Any idea on how we add support for the new .bundle-files? The problem is that Sentieon needs the model specified in an option as /path/to/<some_bundle>/<some_name>.model but /path/to/<foo>.bundle/<bar>.model is not a file while /path/to/<foo>.bundle is a file. One way of handling it would be to introduce extra parameters, like --sentieon_dnascope_bundle and --sentieon_dnascope_model_in_bundle. Terrible parameter names no doubt, but you get the (bad) idea. One could also pass in the whole string /path/to/<foo>.bundle/<bar>.model in one new option and then due some string manipulation to separate the path to the bundle and the name of the model, but that doesn't seem like a very robust solution.

maxulysse commented 9 months ago

The bundle file will be solved separately

asp8200 commented 9 months ago

I don't suppose the CI-tests of Sentieon will pass:

https://github.com/nf-core/modules/pull/4893

FriederikeHanssen commented 9 months ago

I don't suppose the CI-tests of Sentieon will pass:

nf-core/modules#4893

Server is still down afaik. If @maxulysse agrees would be ok for me to run all tests locally on your side for now.

maxulysse commented 9 months ago

Ok for me for now

asp8200 commented 9 months ago

I ran the pytests for Sentieon locally with singularity:

TMPDIR=/ngc/projects/bio/people/andped/tmp  PROFILE=singularity pytest --tag sentieon  --symlink --kwdof --color=yes
...
=== 270 passed, 1424 skipped, 1 warning in 1303.74s (0:21:43) ===

I can't run the tests with Docker on NGC's dev-server, and that is where I have the prod-license for Sentieon and internet access.
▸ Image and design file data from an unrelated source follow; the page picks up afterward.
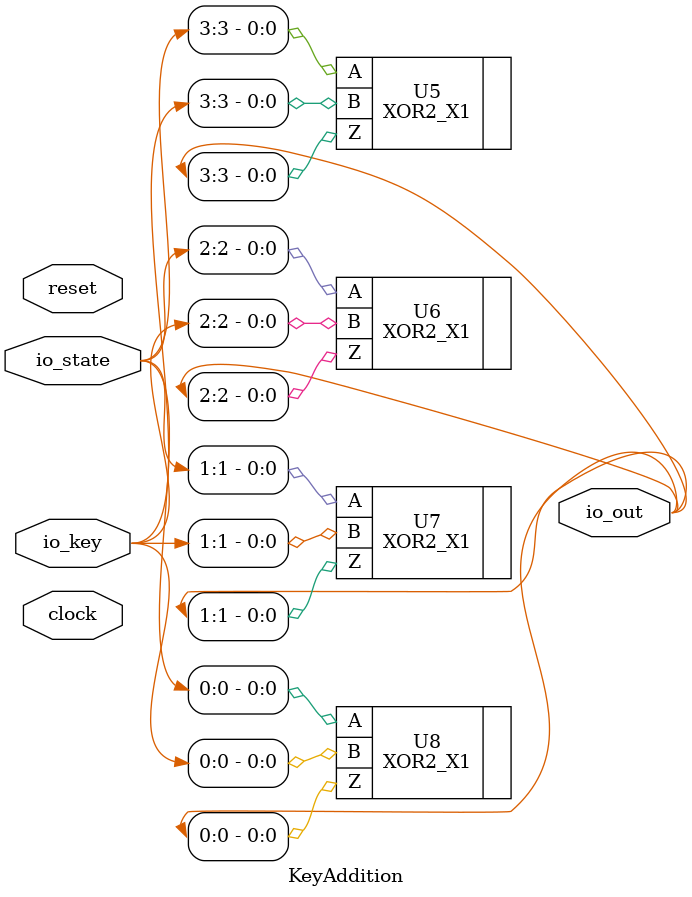
<source format=v>

module KeyAddition ( clock, reset, io_state, io_key, io_out );
  input [3:0] io_state;
  input [3:0] io_key;
  output [3:0] io_out;
  input clock, reset;


  XOR2_X1 U5 ( .A(io_state[3]), .B(io_key[3]), .Z(io_out[3]) );
  XOR2_X1 U6 ( .A(io_state[2]), .B(io_key[2]), .Z(io_out[2]) );
  XOR2_X1 U7 ( .A(io_state[1]), .B(io_key[1]), .Z(io_out[1]) );
  XOR2_X1 U8 ( .A(io_state[0]), .B(io_key[0]), .Z(io_out[0]) );
endmodule


</source>
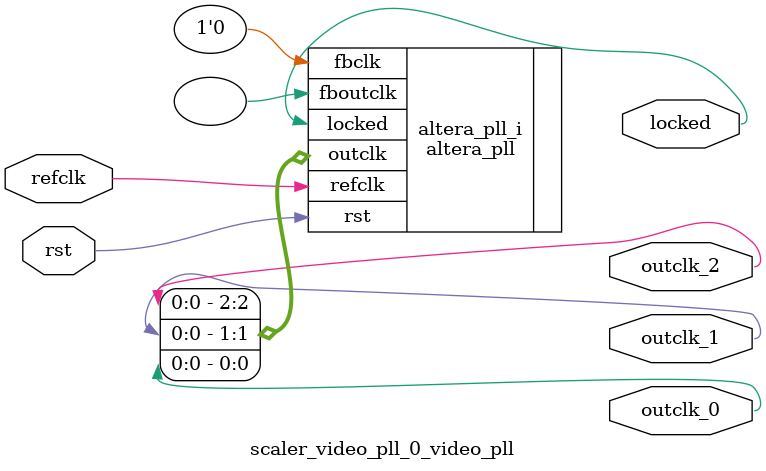
<source format=v>
`timescale 1ns/10ps
module  scaler_video_pll_0_video_pll(

	// interface 'refclk'
	input wire refclk,

	// interface 'reset'
	input wire rst,

	// interface 'outclk0'
	output wire outclk_0,

	// interface 'outclk1'
	output wire outclk_1,

	// interface 'outclk2'
	output wire outclk_2,

	// interface 'locked'
	output wire locked
);

	altera_pll #(
		.fractional_vco_multiplier("false"),
		.reference_clock_frequency("50.0 MHz"),
		.operation_mode("direct"),
		.number_of_clocks(3),
		.output_clock_frequency0("25.000000 MHz"),
		.phase_shift0("0 ps"),
		.duty_cycle0(50),
		.output_clock_frequency1("25.000000 MHz"),
		.phase_shift1("0 ps"),
		.duty_cycle1(50),
		.output_clock_frequency2("33.000000 MHz"),
		.phase_shift2("0 ps"),
		.duty_cycle2(50),
		.output_clock_frequency3("0 MHz"),
		.phase_shift3("0 ps"),
		.duty_cycle3(50),
		.output_clock_frequency4("0 MHz"),
		.phase_shift4("0 ps"),
		.duty_cycle4(50),
		.output_clock_frequency5("0 MHz"),
		.phase_shift5("0 ps"),
		.duty_cycle5(50),
		.output_clock_frequency6("0 MHz"),
		.phase_shift6("0 ps"),
		.duty_cycle6(50),
		.output_clock_frequency7("0 MHz"),
		.phase_shift7("0 ps"),
		.duty_cycle7(50),
		.output_clock_frequency8("0 MHz"),
		.phase_shift8("0 ps"),
		.duty_cycle8(50),
		.output_clock_frequency9("0 MHz"),
		.phase_shift9("0 ps"),
		.duty_cycle9(50),
		.output_clock_frequency10("0 MHz"),
		.phase_shift10("0 ps"),
		.duty_cycle10(50),
		.output_clock_frequency11("0 MHz"),
		.phase_shift11("0 ps"),
		.duty_cycle11(50),
		.output_clock_frequency12("0 MHz"),
		.phase_shift12("0 ps"),
		.duty_cycle12(50),
		.output_clock_frequency13("0 MHz"),
		.phase_shift13("0 ps"),
		.duty_cycle13(50),
		.output_clock_frequency14("0 MHz"),
		.phase_shift14("0 ps"),
		.duty_cycle14(50),
		.output_clock_frequency15("0 MHz"),
		.phase_shift15("0 ps"),
		.duty_cycle15(50),
		.output_clock_frequency16("0 MHz"),
		.phase_shift16("0 ps"),
		.duty_cycle16(50),
		.output_clock_frequency17("0 MHz"),
		.phase_shift17("0 ps"),
		.duty_cycle17(50),
		.pll_type("General"),
		.pll_subtype("General")
	) altera_pll_i (
		.rst	(rst),
		.outclk	({outclk_2, outclk_1, outclk_0}),
		.locked	(locked),
		.fboutclk	( ),
		.fbclk	(1'b0),
		.refclk	(refclk)
	);
endmodule


</source>
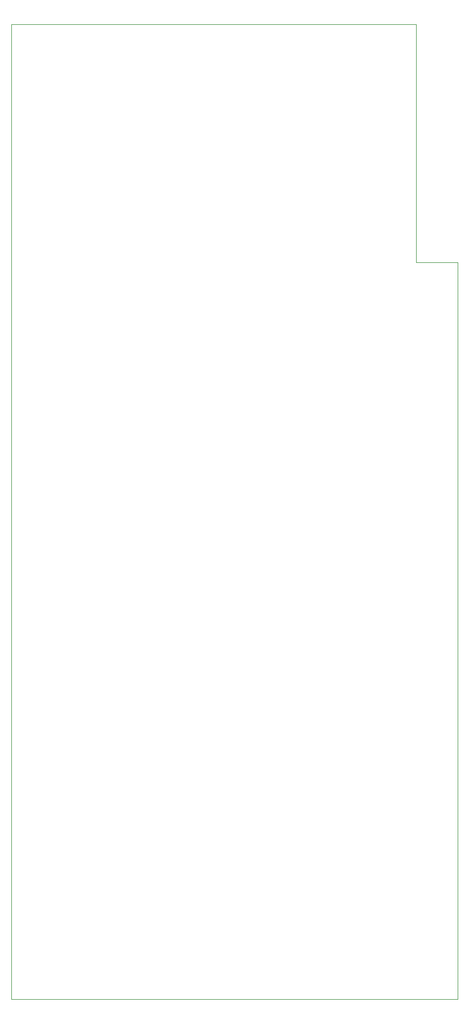
<source format=gbr>
G04 #@! TF.GenerationSoftware,KiCad,Pcbnew,(5.1.2-1)-1*
G04 #@! TF.CreationDate,2019-09-02T14:15:03+01:00*
G04 #@! TF.ProjectId,MZ80-80CLR,4d5a3830-2d38-4304-934c-522e6b696361,rev?*
G04 #@! TF.SameCoordinates,Original*
G04 #@! TF.FileFunction,Profile,NP*
%FSLAX46Y46*%
G04 Gerber Fmt 4.6, Leading zero omitted, Abs format (unit mm)*
G04 Created by KiCad (PCBNEW (5.1.2-1)-1) date 2019-09-02 14:15:03*
%MOMM*%
%LPD*%
G04 APERTURE LIST*
%ADD10C,0.100000*%
G04 APERTURE END LIST*
D10*
X133985000Y-62230000D02*
X140462000Y-62230000D01*
X133985000Y-24892000D02*
X133985000Y-62230000D01*
X133985000Y-24892000D02*
X70485000Y-24892000D01*
X140462000Y-177800000D02*
X140462000Y-62230000D01*
X70485000Y-177800000D02*
X140462000Y-177800000D01*
X70485000Y-24892000D02*
X70485000Y-177800000D01*
M02*

</source>
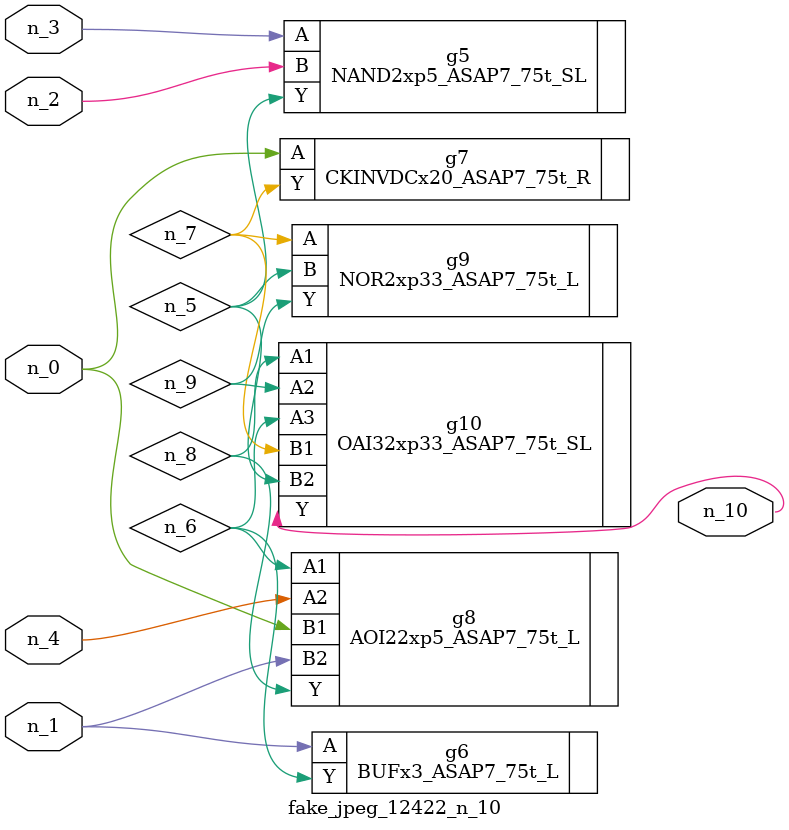
<source format=v>
module fake_jpeg_12422_n_10 (n_3, n_2, n_1, n_0, n_4, n_10);

input n_3;
input n_2;
input n_1;
input n_0;
input n_4;

output n_10;

wire n_8;
wire n_9;
wire n_6;
wire n_5;
wire n_7;

NAND2xp5_ASAP7_75t_SL g5 ( 
.A(n_3),
.B(n_2),
.Y(n_5)
);

BUFx3_ASAP7_75t_L g6 ( 
.A(n_1),
.Y(n_6)
);

CKINVDCx20_ASAP7_75t_R g7 ( 
.A(n_0),
.Y(n_7)
);

AOI22xp5_ASAP7_75t_L g8 ( 
.A1(n_6),
.A2(n_4),
.B1(n_0),
.B2(n_1),
.Y(n_8)
);

OAI32xp33_ASAP7_75t_SL g10 ( 
.A1(n_8),
.A2(n_9),
.A3(n_6),
.B1(n_7),
.B2(n_5),
.Y(n_10)
);

NOR2xp33_ASAP7_75t_L g9 ( 
.A(n_7),
.B(n_5),
.Y(n_9)
);


endmodule
</source>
The pytests are not setup to work with Apptainer, but I tried adding the following snippet

else if ("$PROFILE" == "apptainer") {
    apptainer.enabled      = true
    apptainer.autoMounts   = true
    charliecloud.enabled   = false
    conda.enabled          = false
    docker.enabled         = false
    podman.enabled         = false
    shifter.enabled        = false
    singularity.enabled    = false } 

around here. However, I just got the following error messaage when trying to run the following pytest with Apptainer:

TMPDIR=/ngc/projects/bio/people/andped/tmp  PROFILE=apptainer pytest --tag sentieon/dnascope  --symlink --kwdof --color=yes

Error msg:

apptainer pull  --name biocontainers-sentieon-202308.01--h43eeafb_0.img.pulling.1707583786207 docker://biocontainers/sentieon:202308.01--h43eeafb_0
INFO:    Environment variable SINGULARITY_TMPDIR is set, but APPTAINER_TMPDIR is preferred
INFO:    Environment variable SINGULARITY_CACHEDIR is set, but APPTAINER_CACHEDIR is preferred
FATAL:   While making image from oci registry: error fetching image to cache: failed to get checksum for docker://biocontainers/sentieon:202308.01--h43eeafb_0: reading manifest 202308.01--h43eeafb_0 in docker.io/biocontainers/sentieon: requested access to the resource is denied

Anyways, I did the same change in the dnascope module locally in the dev-Sarek-pipeline, and was able to run the follow test-command which uses Apptainer:

nextflow run main.nf -profile test_cache,targeted,apptainer --input ./tests/csv/3.0/mapped_single_bam.csv --tools sentieon_dnascope --step variant_calling --skip_tools dnascope_filter --outdir results 

N.B. Does one of you have rights to merge https://github.com/nf-core/modules/pull/4893 with the CI-tests passing?

gianfilippo commented 9 months ago

Hi,

I updated to tehn latest dev version and it seems ok now.

I am assuming I should not use the "--sentieon_dnascope_model" option as this is hard coded for the moment. Correct ?

Thanks

asp8200 commented 9 months ago

Hi,

I updated to tehn latest dev version and it seems ok now.

I am assuming I should not use the "--sentieon_dnascope_model" option as this is hard coded for the moment. Correct ?

Thanks

No, the hardcoding of the path to the dnascope-model is not on the dev-branch. We're currently working on a proper solution. If you need the dev-branch working with the bundle, then you - for the moment - still have to hardcode the path to the dnascope-model in the dnascope-module - like mentioned above. Sorry for the inconvenience.